AVAILABLE RECORDS section start

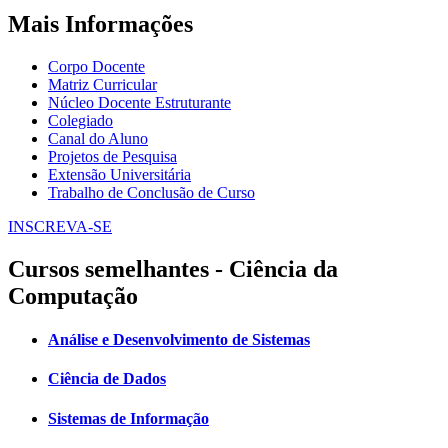
Mais Informações
Corpo Docente
Matriz Curricular
Núcleo Docente Estruturante
Colegiado
Canal do Aluno
Projetos de Pesquisa
Extensão Universitária
Trabalho de Conclusão de Curso
INSCREVA-SE
Cursos semelhantes - Ciência da
Computação
Análise e Desenvolvimento de Sistemas
Ciência de Dados
Sistemas de Informação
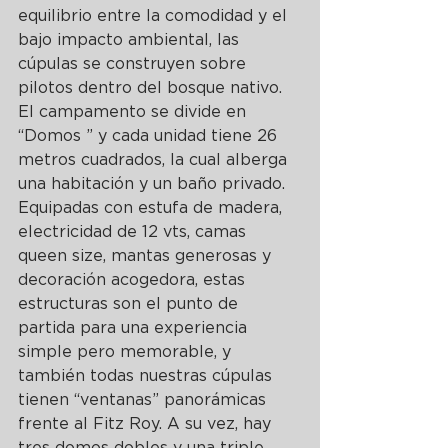
equilibrio entre la comodidad y el 
bajo impacto ambiental, las 
cúpulas se construyen sobre 
pilotos dentro del bosque nativo. 
El campamento se divide en 
“Domos ” y cada unidad tiene 26 
metros cuadrados, la cual alberga 
una habitación y un baño privado. 
Equipadas con estufa de madera, 
electricidad de 12 vts, camas 
queen size, mantas generosas y 
decoración acogedora, estas 
estructuras son el punto de 
partida para una experiencia 
simple pero memorable, y 
también todas nuestras cúpulas 
tienen “ventanas” panorámicas 
frente al Fitz Roy. A su vez, hay 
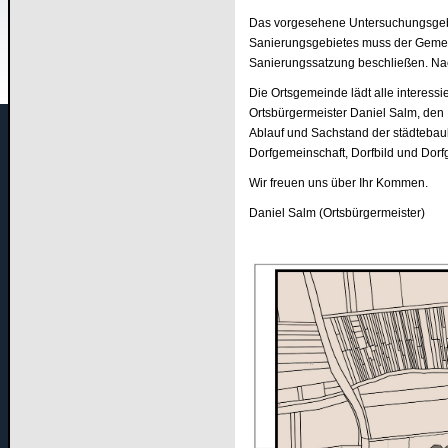
Das vorgesehene Untersuchungsgebiet
Sanierungsgebietes muss der Gemei
Sanierungssatzung beschließen. Nach
Die Ortsgemeinde lädt alle interessi
Ortsbürgermeister Daniel Salm, de
Ablauf und Sachstand der städteba
Dorfgemeinschaft, Dorfbild und Dor
Wir freuen uns über Ihr Kommen.
Daniel Salm (Ortsbürgermeister)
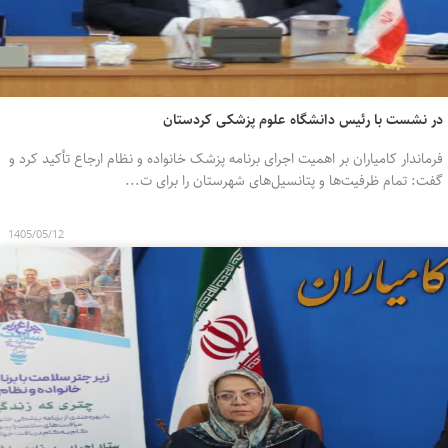
در نشست با رئیس دانشگاه علوم پزشکی کردستان
فرماندار کامیاران بر اهمیت اجرای برنامه پزشک خانواده و نظام ارجاع تأکید کرد و
گفت: تمام ظرفیت‌ها و پتانسیل‌های شهرستان را برای ت...
1405/05/12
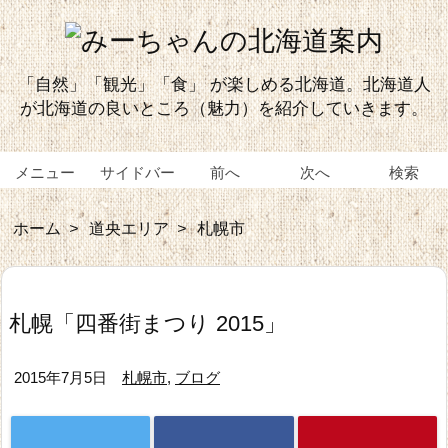
「自然」「観光」「食」 が楽しめる北海道。北海道人
が北海道の良いところ（魅力）を紹介していきます。
メニュー
サイドバー
前へ
次へ
検索
ホーム
>
道央エリア
>
札幌市
札幌「四番街まつり 2015」
2015年7月5日
札幌市
,
ブログ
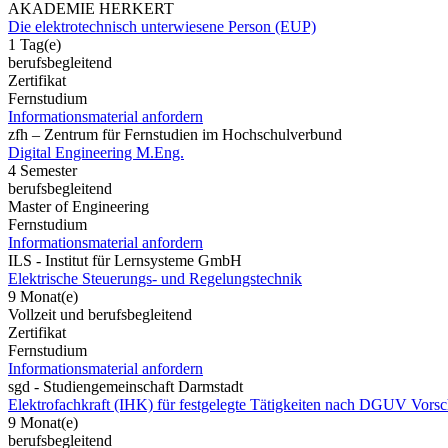
AKADEMIE HERKERT
Die elektrotechnisch unterwiesene Person (EUP)
1 Tag(e)
berufsbegleitend
Zertifikat
Fernstudium
Informationsmaterial anfordern
zfh – Zentrum für Fernstudien im Hochschulverbund
Digital Engineering M.Eng.
4 Semester
berufsbegleitend
Master of Engineering
Fernstudium
Informationsmaterial anfordern
ILS - Institut für Lernsysteme GmbH
Elektrische Steuerungs- und Regelungstechnik
9 Monat(e)
Vollzeit und berufsbegleitend
Zertifikat
Fernstudium
Informationsmaterial anfordern
sgd - Studiengemeinschaft Darmstadt
Elektrofachkraft (IHK) für festgelegte Tätigkeiten nach DGUV Vorsc
9 Monat(e)
berufsbegleitend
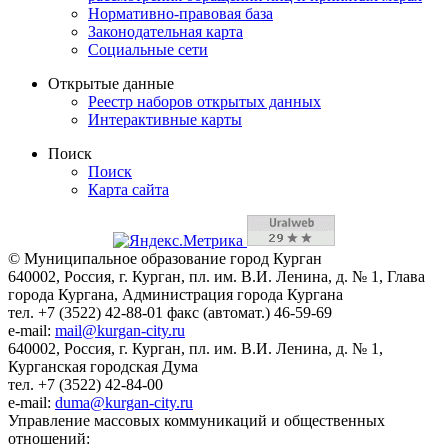
Нормативно-правовая база
Законодательная карта
Социальные сети
Открытые данные
Реестр наборов открытых данных
Интерактивные карты
Поиск
Поиск
Карта сайта
© Муниципальное образование город Курган
640002, Россия, г. Курган, пл. им. В.И. Ленина, д. № 1, Глава
города Кургана, Администрация города Кургана
тел. +7 (3522) 42-88-01 факс (автомат.) 46-59-69
e-mail:
mail@kurgan-city.ru
640002, Россия, г. Курган, пл. им. В.И. Ленина, д. № 1,
Курганская городская Дума
тел. +7 (3522) 42-84-00
e-mail:
duma@kurgan-city.ru
Управление массовых коммуникаций и общественных
отношений:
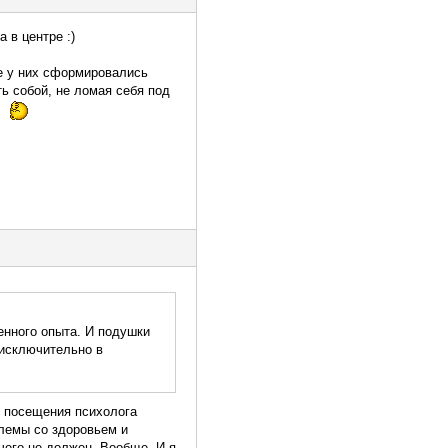
 в центре :)
ие у них сформировались
ь собой, не ломая себя под
.
енного опыта. И подушки
 исключительно в
, посещения психолога
блемы со здоровьем и
ичего не должен. Вообще. И я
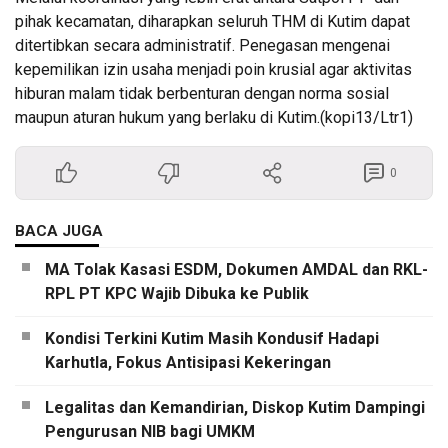
pihak kecamatan, diharapkan seluruh THM di Kutim dapat
ditertibkan secara administratif. Penegasan mengenai
kepemilikan izin usaha menjadi poin krusial agar aktivitas
hiburan malam tidak berbenturan dengan norma sosial
maupun aturan hukum yang berlaku di Kutim.(kopi13/Ltr1)
0
BACA JUGA
MA Tolak Kasasi ESDM, Dokumen AMDAL dan RKL-
RPL PT KPC Wajib Dibuka ke Publik
Kondisi Terkini Kutim Masih Kondusif Hadapi
Karhutla, Fokus Antisipasi Kekeringan
Legalitas dan Kemandirian, Diskop Kutim Dampingi
Pengurusan NIB bagi UMKM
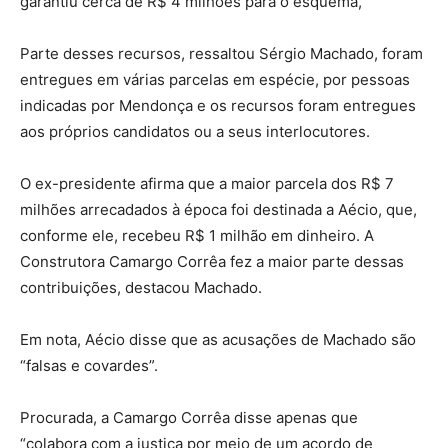
garantiu cerca de R$ 4 milhões para o esquema,
Parte desses recursos, ressaltou Sérgio Machado, foram
entregues em várias parcelas em espécie, por pessoas
indicadas por Mendonça e os recursos foram entregues
aos próprios candidatos ou a seus interlocutores.
O ex-presidente afirma que a maior parcela dos R$ 7
milhões arrecadados à época foi destinada a Aécio, que,
conforme ele, recebeu R$ 1 milhão em dinheiro. A
Construtora Camargo Corrêa fez a maior parte dessas
contribuições, destacou Machado.
Em nota, Aécio disse que as acusações de Machado são
“falsas e covardes”.
Procurada, a Camargo Corrêa disse apenas que
“colabora com a justiça por meio de um acordo de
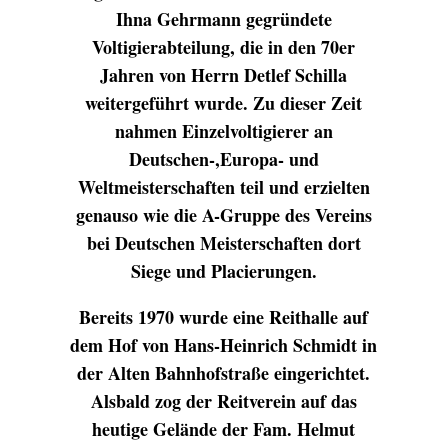
Ihna Gehrmann gegründete
Voltigierabteilung, die in den 70er
Jahren von Herrn Detlef Schilla
weitergeführt wurde. Zu dieser Zeit
nahmen Einzelvoltigierer an
Deutschen-,Europa- und
Weltmeisterschaften teil und erzielten
genauso wie die A-Gruppe des Vereins
bei Deutschen Meisterschaften dort
Siege und Placierungen.
Bereits 1970 wurde eine Reithalle auf
dem Hof von Hans-Heinrich Schmidt in
der Alten Bahnhofstraße eingerichtet.
Alsbald zog der Reitverein auf das
heutige Gelände der Fam. Helmut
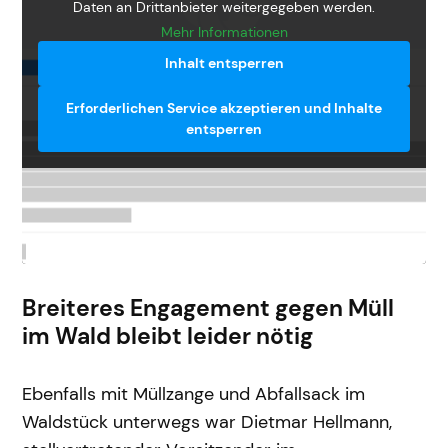
Daten an Drittanbieter weitergegeben werden.
Mehr Informationen
Inhalt entsperren
Erforderlichen Service akzeptieren und Inhalte
entsperren
Breiteres Engagement gegen Müll
im Wald bleibt leider nötig
Ebenfalls mit Müllzange und Abfallsack im
Waldstück unterwegs war Dietmar Hellmann,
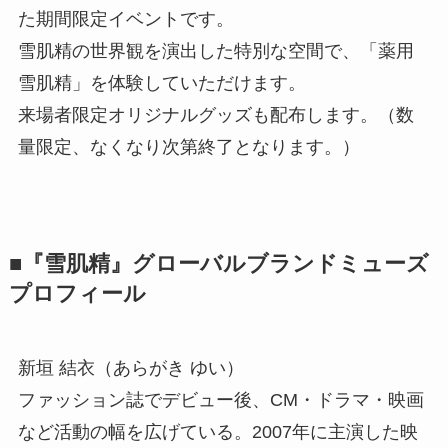
た期間限定イベントです。
雪肌精の世界観を演出した特別な空間で、「薬用
雪肌精」を体験していただけます。
来場者限定オリジナルグッズも配布します。（数
量限定、なくなり次第終了となります。）
■『雪肌精』グローバルブランドミューズ
プロフィール
新垣 結衣（あらがき ゆい）
ファッション誌でデビュー後、CM・ドラマ・映画
など活動の幅を広げている。2007年に主演した映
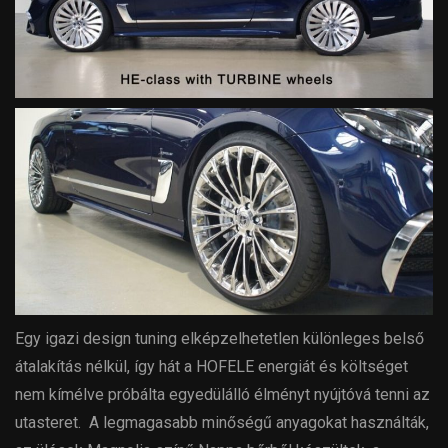
Egy igazi design tuning elképzelhetetlen különleges belső
átalakítás nélkül, így hát a HOFELE energiát és költséget
nem kímélve próbálta egyedülálló élményt nyújtóvá tenni az
utasteret. A legmagasabb minőségű anyagokat használták,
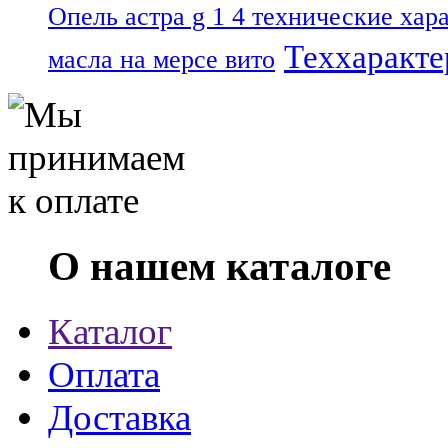
Опель астра g 1 4 технические хар
Теххаракте
масла на мерсе вито
О нашем каталоге
Каталог
Оплата
Доставка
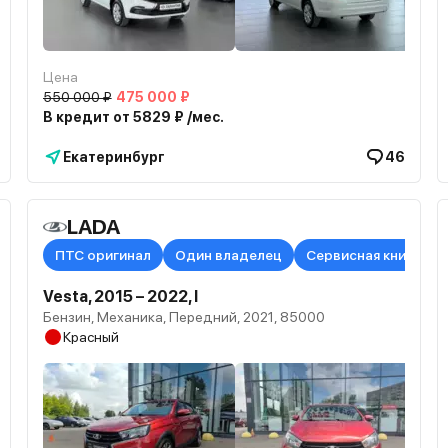
Цена
550 000 ₽
475 000 ₽
В кредит от 5829 ₽ /мес.
Екатеринбург
46
LADA
ПТС оригинал
Один владелец
Сервисная книжка в
Vesta, 2015 – 2022, I
Бензин, Механика, Передний, 2021, 85000
Красный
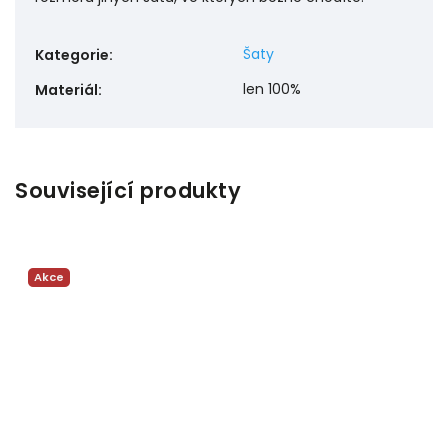
Šaty
Kategorie
:
len 100%
Materiál
:
Související produkty
Akce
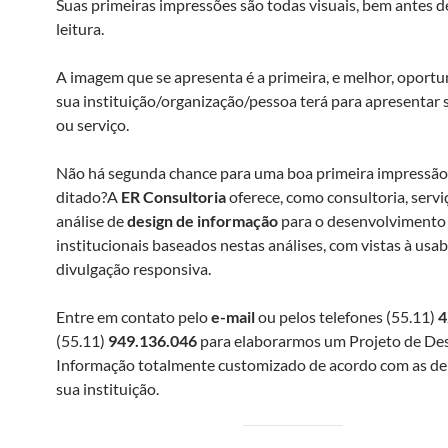
Suas primeiras impressões são todas visuais, bem antes d
leitura.
A imagem que se apresenta é a primeira, e melhor, oport
sua instituição/organização/pessoa terá para apresentar
ou serviço.
Não há segunda chance para uma boa primeira impressão
ditado?A
ER Consultoria
oferece, como consultoria, servi
análise de
design de informação
para o desenvolvimento 
institucionais baseados nestas análises, com vistas à usab
divulgação responsiva.
Entre em contato pelo
e-mail
ou pelos telefones (55.11)
4
(55.11)
949.136.046
para elaborarmos um Projeto de Des
Informação totalmente customizado de acordo com as d
sua instituição.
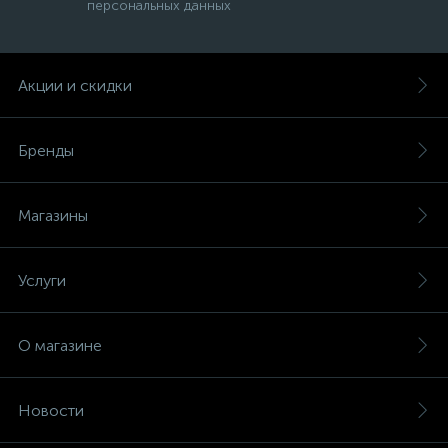
персональных данных
Акции и скидки
Бренды
Магазины
Услуги
О магазине
Новости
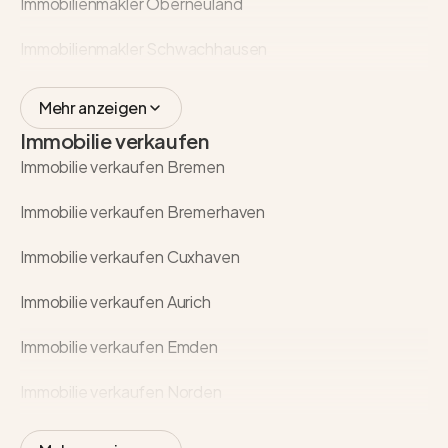
Immobilienmakler Oberneuland
Immobilienmakler Schwachhausen
Mehr anzeigen
Immobilie verkaufen
Immobilie verkaufen Bremen
Immobilie verkaufen Bremerhaven
Immobilie verkaufen Cuxhaven
Immobilie verkaufen Aurich
Immobilie verkaufen Emden
Immobilie verkaufen Norden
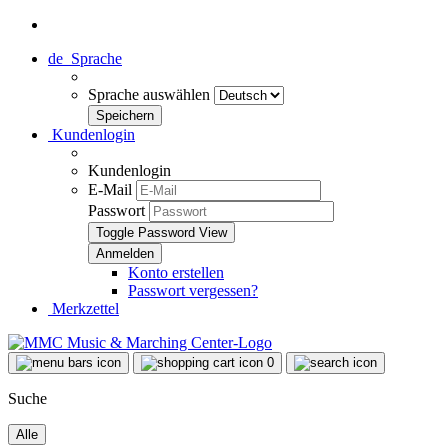
de
Sprache
Sprache auswählen
Kundenlogin
Kundenlogin
E-Mail
Passwort
Toggle Password View
Konto erstellen
Passwort vergessen?
Merkzettel
0
Suche
Alle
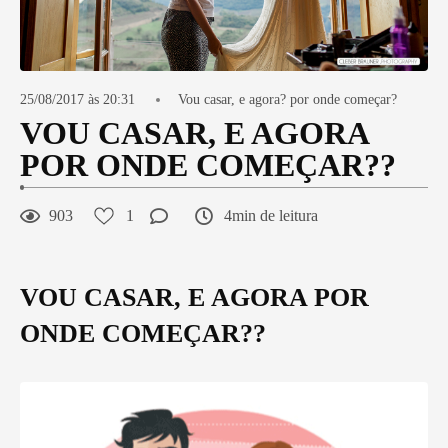
25/08/2017 às 20:31
Vou casar, e agora? por onde começar?
VOU CASAR, E AGORA
POR ONDE COMEÇAR??
903
1
4min de leitura
VOU CASAR, E AGORA POR
ONDE COMEÇAR??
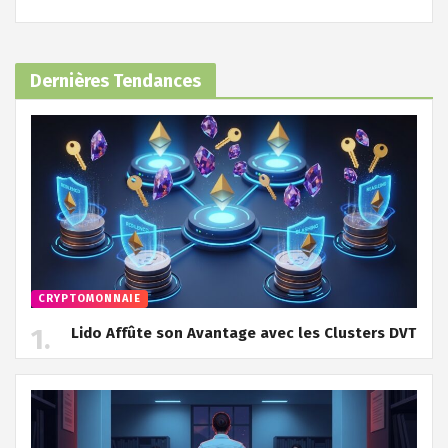
Dernières Tendances
CRYPTOMONNAIE
Lido Affûte son Avantage avec les Clusters DVT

AVAILABLE RECORDS section end

- **INSTRUCTIONS FOR THE TASK**
Leave the pictures out and reproduce exactly the lines from the top of the listing above through the line with "Ciência de Dados".

- **REPLY TO THE EXERCISE**
Mais Informações
Corpo Docente
Matriz Curricular
Núcleo Docente Estruturante
Colegiado
Canal do Aluno
Projetos de Pesquisa
Extensão Universitária
Trabalho de Conclusão de Curso
INSCREVA-SE
Cursos semelhantes - Ciência da
Computação
Análise e Desenvolvimento de Sistemas
Ciência de Dados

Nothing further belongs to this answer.